After being seated I was talked through the history of cider and taught how to taste it properly. The key is to let the liquid rest on your tongue; the sweet tones will sit at the front of the mouth and the tanning will hit the back. Balancing the sweetness of eating apples with the sharp tanning taste of cooking apples is what develops the depth of flavour for each strain.

Technicals ticked, it was onto the tasting! First up was Katy with ceviche. Let me say right now, hat’s off to the chef, who explained his patching of scallops marinated in tigers milk made with lime juice and coconut was to compliment the light fresh taste of the cider. It was absolutely divine, took me right back to my first memory of ceviche tried in Peru. The scallop melted in the mouth, matched with a sip of Katy, the flavours enhanced tenfold.
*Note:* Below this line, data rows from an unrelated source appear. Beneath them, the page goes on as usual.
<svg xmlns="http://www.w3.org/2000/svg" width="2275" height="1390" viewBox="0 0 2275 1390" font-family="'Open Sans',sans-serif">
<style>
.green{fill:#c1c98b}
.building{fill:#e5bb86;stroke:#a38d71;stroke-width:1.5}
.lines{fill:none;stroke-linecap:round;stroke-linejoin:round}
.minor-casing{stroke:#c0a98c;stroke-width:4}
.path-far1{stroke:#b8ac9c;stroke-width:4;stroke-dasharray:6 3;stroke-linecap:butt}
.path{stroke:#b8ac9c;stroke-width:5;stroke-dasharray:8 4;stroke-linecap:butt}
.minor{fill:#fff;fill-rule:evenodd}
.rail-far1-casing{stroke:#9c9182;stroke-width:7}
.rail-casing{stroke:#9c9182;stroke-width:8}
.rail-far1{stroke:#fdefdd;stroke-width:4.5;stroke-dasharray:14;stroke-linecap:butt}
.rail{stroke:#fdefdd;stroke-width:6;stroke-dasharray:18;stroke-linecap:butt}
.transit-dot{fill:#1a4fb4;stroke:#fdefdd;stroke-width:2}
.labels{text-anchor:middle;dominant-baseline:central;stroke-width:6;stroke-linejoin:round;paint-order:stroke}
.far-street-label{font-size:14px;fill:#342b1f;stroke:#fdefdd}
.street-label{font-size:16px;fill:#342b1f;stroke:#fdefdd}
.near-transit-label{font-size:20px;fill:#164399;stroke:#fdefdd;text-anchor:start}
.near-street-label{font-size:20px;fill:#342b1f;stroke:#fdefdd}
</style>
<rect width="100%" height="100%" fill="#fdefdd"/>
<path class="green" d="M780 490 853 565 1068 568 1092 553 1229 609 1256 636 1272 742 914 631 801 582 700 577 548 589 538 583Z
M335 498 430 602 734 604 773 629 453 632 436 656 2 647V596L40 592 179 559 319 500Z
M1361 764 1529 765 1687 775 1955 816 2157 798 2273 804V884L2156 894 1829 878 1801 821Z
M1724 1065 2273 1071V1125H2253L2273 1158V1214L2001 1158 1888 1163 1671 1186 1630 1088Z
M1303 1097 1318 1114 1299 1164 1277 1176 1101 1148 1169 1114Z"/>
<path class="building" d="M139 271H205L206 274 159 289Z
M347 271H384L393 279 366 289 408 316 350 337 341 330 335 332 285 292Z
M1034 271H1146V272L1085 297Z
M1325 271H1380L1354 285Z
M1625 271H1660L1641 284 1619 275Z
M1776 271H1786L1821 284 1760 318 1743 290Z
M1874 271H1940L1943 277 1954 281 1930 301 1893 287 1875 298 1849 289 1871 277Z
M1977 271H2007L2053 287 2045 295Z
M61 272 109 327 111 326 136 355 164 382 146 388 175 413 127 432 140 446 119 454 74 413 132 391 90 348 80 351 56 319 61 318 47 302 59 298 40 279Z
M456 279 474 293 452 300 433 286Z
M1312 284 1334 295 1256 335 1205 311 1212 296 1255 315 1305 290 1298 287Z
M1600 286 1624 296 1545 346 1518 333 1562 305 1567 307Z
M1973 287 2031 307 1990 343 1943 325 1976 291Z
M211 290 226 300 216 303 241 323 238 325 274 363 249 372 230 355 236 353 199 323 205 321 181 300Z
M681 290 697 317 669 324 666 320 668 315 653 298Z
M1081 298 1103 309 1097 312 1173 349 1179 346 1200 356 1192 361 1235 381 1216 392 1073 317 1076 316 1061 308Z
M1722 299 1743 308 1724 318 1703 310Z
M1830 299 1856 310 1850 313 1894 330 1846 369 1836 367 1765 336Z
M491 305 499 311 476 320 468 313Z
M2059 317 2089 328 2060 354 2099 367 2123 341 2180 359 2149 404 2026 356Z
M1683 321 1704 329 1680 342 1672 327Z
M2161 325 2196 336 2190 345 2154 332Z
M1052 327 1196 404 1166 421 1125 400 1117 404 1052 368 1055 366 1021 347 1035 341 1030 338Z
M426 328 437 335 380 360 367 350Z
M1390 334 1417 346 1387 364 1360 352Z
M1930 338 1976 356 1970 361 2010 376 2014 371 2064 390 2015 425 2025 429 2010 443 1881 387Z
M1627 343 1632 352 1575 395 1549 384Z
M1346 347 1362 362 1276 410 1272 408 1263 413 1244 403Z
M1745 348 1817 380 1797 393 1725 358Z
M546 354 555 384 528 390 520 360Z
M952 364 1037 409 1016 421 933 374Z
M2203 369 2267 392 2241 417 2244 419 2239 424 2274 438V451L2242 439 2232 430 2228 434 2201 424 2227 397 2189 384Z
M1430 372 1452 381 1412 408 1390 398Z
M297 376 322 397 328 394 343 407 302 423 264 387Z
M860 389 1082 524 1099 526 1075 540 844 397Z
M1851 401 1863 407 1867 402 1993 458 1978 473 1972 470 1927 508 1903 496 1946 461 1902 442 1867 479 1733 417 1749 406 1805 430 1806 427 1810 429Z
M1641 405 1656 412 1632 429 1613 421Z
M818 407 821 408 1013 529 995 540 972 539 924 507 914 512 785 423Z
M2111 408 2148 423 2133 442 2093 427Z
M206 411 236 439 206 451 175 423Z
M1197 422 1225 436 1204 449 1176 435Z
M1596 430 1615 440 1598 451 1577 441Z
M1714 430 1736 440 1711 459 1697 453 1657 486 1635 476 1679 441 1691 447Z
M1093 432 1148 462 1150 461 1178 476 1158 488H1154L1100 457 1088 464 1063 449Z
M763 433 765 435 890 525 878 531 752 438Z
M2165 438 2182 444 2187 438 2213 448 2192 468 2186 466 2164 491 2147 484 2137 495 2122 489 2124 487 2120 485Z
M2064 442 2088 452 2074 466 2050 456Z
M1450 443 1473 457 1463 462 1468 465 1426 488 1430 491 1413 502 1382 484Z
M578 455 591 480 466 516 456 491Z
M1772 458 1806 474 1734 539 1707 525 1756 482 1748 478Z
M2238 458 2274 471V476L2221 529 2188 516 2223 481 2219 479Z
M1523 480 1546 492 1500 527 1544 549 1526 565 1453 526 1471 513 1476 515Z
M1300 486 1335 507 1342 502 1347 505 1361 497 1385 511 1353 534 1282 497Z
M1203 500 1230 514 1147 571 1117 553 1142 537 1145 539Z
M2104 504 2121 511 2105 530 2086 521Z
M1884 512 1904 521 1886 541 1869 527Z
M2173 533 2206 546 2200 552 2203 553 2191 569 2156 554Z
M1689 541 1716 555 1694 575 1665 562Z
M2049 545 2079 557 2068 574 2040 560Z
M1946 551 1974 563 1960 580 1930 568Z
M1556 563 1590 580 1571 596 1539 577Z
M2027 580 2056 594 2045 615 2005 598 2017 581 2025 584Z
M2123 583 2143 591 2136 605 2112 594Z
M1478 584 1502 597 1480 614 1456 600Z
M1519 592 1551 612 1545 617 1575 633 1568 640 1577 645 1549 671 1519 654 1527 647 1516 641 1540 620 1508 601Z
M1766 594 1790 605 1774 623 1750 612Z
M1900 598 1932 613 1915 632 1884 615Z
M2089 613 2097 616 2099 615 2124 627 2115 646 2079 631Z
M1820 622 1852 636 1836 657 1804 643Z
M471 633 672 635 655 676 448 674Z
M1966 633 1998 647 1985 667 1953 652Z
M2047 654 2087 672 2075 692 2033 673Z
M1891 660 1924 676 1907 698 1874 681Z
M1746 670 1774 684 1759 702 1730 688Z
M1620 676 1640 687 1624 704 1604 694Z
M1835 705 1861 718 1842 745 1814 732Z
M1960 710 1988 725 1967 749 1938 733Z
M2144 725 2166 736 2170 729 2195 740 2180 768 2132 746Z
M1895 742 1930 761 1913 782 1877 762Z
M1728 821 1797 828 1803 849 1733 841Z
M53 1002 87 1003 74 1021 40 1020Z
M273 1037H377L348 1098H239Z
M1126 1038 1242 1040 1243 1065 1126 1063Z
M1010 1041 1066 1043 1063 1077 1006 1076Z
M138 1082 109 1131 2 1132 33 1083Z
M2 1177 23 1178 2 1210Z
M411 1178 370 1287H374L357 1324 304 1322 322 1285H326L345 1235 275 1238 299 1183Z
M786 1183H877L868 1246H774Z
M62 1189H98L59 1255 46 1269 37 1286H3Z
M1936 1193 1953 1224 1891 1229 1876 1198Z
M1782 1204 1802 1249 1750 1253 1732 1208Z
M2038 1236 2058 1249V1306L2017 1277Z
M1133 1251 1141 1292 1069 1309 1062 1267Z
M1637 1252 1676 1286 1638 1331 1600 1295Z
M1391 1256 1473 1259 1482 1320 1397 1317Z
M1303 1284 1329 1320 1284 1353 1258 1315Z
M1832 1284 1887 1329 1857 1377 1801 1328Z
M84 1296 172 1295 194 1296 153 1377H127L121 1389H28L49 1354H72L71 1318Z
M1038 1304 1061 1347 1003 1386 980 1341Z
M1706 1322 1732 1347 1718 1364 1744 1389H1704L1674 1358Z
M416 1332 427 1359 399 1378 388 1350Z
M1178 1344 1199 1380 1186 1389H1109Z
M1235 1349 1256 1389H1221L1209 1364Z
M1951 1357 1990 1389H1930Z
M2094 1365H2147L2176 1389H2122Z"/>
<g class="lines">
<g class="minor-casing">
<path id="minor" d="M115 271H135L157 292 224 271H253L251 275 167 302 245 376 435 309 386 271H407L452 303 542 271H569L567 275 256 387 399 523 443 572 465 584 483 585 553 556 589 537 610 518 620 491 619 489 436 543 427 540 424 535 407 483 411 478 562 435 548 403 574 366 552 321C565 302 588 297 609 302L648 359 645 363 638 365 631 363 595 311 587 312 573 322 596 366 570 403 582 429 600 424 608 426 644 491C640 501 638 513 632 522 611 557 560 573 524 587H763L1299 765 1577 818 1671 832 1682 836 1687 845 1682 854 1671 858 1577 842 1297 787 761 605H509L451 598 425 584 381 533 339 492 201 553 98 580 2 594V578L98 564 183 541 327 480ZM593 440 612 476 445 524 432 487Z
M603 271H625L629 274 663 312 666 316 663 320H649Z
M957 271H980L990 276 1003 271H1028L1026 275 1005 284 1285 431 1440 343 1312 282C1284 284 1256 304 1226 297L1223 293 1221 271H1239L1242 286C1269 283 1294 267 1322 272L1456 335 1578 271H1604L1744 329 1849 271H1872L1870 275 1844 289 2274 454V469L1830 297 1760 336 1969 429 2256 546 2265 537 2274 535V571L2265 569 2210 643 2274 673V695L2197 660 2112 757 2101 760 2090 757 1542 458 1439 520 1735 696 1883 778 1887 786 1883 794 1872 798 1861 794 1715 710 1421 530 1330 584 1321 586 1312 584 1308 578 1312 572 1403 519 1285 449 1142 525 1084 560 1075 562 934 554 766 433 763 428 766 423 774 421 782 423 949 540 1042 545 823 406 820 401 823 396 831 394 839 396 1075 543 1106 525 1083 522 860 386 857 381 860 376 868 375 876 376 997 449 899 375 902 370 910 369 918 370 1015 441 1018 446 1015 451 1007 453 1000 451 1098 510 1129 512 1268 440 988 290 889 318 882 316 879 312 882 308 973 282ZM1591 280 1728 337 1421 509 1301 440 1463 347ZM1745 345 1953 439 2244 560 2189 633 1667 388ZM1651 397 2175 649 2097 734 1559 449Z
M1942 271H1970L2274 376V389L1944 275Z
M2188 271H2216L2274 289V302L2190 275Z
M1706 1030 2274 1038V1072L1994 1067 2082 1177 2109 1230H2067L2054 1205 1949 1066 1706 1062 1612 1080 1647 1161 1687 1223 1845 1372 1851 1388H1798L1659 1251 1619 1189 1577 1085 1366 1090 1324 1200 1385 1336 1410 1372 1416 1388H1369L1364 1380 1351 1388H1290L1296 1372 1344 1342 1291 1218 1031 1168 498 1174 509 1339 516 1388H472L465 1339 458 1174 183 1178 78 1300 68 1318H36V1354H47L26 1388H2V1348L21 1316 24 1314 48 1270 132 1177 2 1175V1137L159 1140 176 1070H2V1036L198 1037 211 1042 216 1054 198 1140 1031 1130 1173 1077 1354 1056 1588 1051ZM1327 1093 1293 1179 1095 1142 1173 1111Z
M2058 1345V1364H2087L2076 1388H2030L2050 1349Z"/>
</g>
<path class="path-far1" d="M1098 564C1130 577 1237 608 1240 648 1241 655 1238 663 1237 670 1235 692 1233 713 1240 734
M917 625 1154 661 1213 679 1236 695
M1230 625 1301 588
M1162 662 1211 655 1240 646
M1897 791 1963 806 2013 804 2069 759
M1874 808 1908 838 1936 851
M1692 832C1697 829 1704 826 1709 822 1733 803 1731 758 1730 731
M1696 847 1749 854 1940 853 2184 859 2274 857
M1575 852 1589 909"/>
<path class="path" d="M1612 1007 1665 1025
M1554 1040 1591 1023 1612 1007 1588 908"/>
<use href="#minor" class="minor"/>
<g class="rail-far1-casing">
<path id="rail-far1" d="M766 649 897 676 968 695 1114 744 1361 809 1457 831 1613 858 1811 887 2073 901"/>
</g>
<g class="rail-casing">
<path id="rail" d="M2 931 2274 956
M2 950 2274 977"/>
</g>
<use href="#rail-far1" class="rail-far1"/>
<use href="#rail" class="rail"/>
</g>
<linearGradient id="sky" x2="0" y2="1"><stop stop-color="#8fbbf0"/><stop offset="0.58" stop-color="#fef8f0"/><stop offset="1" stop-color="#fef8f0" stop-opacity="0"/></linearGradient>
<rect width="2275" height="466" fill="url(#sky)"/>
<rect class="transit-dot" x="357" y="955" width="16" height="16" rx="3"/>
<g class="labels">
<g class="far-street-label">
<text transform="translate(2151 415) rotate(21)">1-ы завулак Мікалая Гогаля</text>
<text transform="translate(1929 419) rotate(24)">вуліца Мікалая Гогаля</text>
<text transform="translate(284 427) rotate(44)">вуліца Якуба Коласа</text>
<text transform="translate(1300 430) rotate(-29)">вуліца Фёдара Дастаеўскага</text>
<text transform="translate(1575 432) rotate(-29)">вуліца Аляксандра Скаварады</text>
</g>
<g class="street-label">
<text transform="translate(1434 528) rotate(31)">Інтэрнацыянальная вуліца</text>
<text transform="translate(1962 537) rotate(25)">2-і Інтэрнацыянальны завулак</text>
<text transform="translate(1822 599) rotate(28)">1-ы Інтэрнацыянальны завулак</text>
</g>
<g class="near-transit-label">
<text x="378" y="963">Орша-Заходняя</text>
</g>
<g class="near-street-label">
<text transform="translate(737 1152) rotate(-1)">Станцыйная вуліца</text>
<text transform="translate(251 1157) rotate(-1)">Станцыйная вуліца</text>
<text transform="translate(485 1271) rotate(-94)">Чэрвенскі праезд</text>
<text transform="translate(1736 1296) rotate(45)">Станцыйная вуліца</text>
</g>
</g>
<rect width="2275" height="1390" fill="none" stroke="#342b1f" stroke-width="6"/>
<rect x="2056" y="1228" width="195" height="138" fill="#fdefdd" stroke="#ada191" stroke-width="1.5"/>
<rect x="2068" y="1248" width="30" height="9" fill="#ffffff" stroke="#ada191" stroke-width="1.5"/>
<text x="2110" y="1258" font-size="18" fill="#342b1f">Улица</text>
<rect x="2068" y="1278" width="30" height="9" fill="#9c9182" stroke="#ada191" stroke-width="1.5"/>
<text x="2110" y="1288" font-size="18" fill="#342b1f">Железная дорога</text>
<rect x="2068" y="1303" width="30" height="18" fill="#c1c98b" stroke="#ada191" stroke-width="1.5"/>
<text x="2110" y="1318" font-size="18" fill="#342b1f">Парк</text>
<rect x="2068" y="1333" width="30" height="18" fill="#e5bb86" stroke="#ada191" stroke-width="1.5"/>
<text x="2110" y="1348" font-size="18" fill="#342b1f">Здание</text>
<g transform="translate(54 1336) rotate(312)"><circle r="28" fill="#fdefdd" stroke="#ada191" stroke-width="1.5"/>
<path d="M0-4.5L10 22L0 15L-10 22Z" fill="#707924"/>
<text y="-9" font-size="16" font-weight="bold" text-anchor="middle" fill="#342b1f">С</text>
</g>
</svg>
Thatchers Haze with Forgotten Onions was essentially cooked down onions until they were sweet and sticky on top of some of the most delicate pastry I’ve ever had and a pickled walnut. Although I enjoyed them separately, this match was a little too sweet for me when sampled together. I’m also not a huge fan of Haze as I find it surprisingly tasteless – however, when the pickled walnut got involved it tied the flavours together beautifully.

Thatchers Vintage with a truffle macaroni cheese ball deep fried in Panko crust – ummm, yum! The Vintage is one strain that I have strayed to on a couple of occasions and do enjoy it; the depth of flavour is undeniable. Strong and bold, I finally understood how to recognise tanning (yay, I’m learning!) as the deep, bitter taste balanced with the sweet were complimented by the earthy truffle tones wrapped up in a cheesy ball of goodness. Delicious, I could have easily eaten a vat of them.

Crowned Supreme Champion at the International Cider Challenge 2017 and the World’s Best Sparkling Cider in the Cider Awards, I have no idea how Thatchers Redstreak managed to passed me by for two years! Matched with slow roasted aubergine over open coals spiced with cumin and harissa. This was a little disappointing for me as I am a lover of spice – however I felt the aubergine was a little lacking as it doesn’t hold much flavour on its own. When tasted with the cider and without the harissa sauce it was easily overpowered, however when the harissa did get involved it was uplifted by the peppery notes of the cider and went very well. At 8.4% this single variety cider is made from the Redstreak cider apple, grown in Somerset since the 16th century. The taste is so dry you have to immediately take another sip and when that spicy, peppery, apple pie flavour hits your tastebuds it is a wonderful thing.

An incredibly enjoyable evening, I can safely say Family Reserve and Redstreak will be going on my summer shopping list and I’ll definitely be visiting Pasture again!